# Studio portraits - white background



## Jazz (Jan 11, 2007)

Shortly after 9/11/01, I invited everyone in my apartment building to come to our studio, which is in the building on the first floor, and have their portrait made, one apartment at a time. The concept was to hang all the prints of everyone in our building, at one time, in one space.  We normally only see each other in passing or on the elevator for a few seconds.  It was a rewarding project, and people seemed to appreciate the effort.  Here's a couple of the photos, along with a digital poster I eventually made of the whole group of 29 separate photos.

  I wanted the same exact lighting setup for everyone, so that the lighting would get out of the way and not be an issue.  We would all be _out there_, exposed, with no shadows to hide in.  So I decided on a white background with medium softbox for main light, a small softbox with soft grid (above) for hairlight and two background lights, one on each side. Four lights total. I shot with a Hasselblad (150mm f4 lens) on Ilford Delta 100. The exposure was at f11 (incident reading from face) and the background exposure on white seamless was f16.5 (reflective).

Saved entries
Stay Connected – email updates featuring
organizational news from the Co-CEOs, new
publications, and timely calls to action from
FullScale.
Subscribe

--

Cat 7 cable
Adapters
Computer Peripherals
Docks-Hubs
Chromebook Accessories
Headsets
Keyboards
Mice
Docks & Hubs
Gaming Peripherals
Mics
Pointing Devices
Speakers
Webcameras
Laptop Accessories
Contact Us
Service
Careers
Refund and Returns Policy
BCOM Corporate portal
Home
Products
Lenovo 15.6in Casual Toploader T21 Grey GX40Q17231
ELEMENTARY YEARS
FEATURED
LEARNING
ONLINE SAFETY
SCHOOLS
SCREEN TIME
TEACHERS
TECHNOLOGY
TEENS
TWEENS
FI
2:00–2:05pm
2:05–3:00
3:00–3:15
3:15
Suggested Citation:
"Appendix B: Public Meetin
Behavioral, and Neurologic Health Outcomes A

• _WHAT YOU SHOULD DO_:
Answer these questions from the studio portraits post:
(a) On which floor of the building is the studio?
(b) How many separate photos make up the digital poster of the whole group?
(c) What film was used for the shoot?
This material has nothing to do with the studio portraits post.

• _EXERCISE RESULT_:
(a) The first floor.
(b) 29.
(c) Ilford Delta 100.